Two Russian cybercrime groups have been exploiting a high-severity zero-day in the widely used WinRAR file compressor, cybersecurity firm ESET has found.
Researchers first spotted the attacks on July 18th when its telemetry detected a file in an unusual directory path.
Nearly a week later, ESET concluded that the suspicious activity was linked to the exploitation of an unknown zero-day vulnerability in WinRAR, a utility for compressing files that has a user base of around 500 million.
The vulnerability, now being tracked as CVE-2025-8088, abused alternate data streams, a Windows feature that allows different ways of representing the same file path.
The exploit abused that feature to trigger a previously unknown path traversal flaw, causing WinRAR to plant malicious executables in attacker-chosen file paths %TEMP% and %LOCALAPPDATA%, which Windows normally makes off-limits because of their ability to execute code.
Essentially, the attacks backdoor computers that actually open malicious archives attached to phishing messages, some of which are personalized.
According to ESET telemetry, such archives were used in spearphishing campaigns from July 18th to 21st, 2025, targeting financial, manufacturing, defense, and logistics companies in Europe and Canada.
The vulnerability was exploited in the form of job application documents. In all cases, the attackers sent a CV hoping that a curious target would open it. ESET said none of the targets were compromised.
The cybersecurity firm has determined that the attacks came from RomCom, its tracking designation for a financially motivated crime group operating out of Russia. The group is also known as Storm-0978, Tropical Scorpius, or UNC2596.
By exploiting a previously unknown zero-day vulnerability in WinRAR, the RomCom group has shown that it is willing to invest serious effort and resources into its cyberoperations,”
ESET.
“This is at least the third time that RomCom has been caught exploiting a significant zero-day vulnerability in the wild,” said ESET.

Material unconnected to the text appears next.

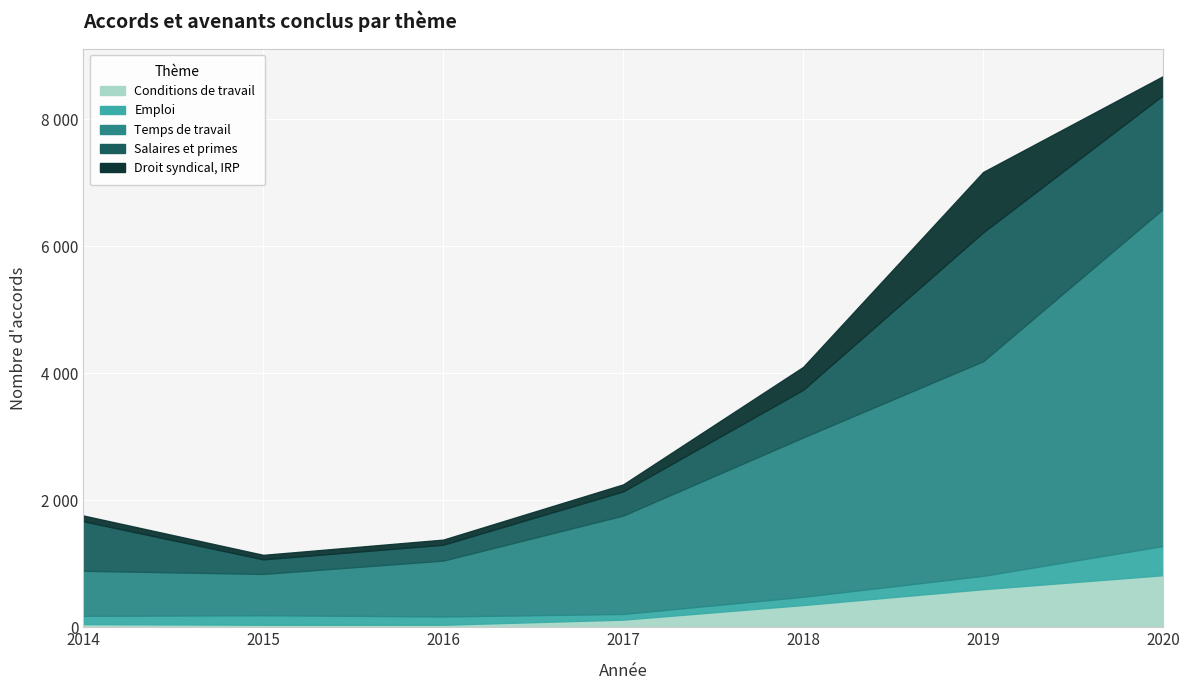

How many data points does each series have?

7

Previous examples include the abuse of CVE-2023-36884 via Microsoft Word in June 2023, and the combined vulnerabilities assigned CVE‑2024‑9680 chained with another previously unknown vulnerability in Windows, CVE‑2024‑49039.
“By exploiting a previously unknown zero-day vulnerability in WinRAR, the RomCom group has shown that it is willing to invest serious effort and resources into its cyberoperations,” ESET’s Anton Cherepanov, Peter Strýček, and Damien Schaeffer wrote.
RomCom wasn’t the only group exploiting CVE-2025-8088, by the way. According to the Russian security firm Bi.ZONE, the same vulnerability was being actively exploited by a group it tracks as Paper Werewolf.
It’s unclear whether the two Russian cybercrime groups are connected. Either way, ESET said that it notified WinRAR developers of their findings, and a fix was released a few days later
It’s not the first time WinRAR vulnerabilities have been exploited to spread malware, so the problem is not going away.
WinRAR is almost a perfect vehicle for spreading malware because it has no automated mechanism for installing new updates – users must actively download and install patches on their own. Users should stay away from WinRAR versions prior to the current one, 7.13.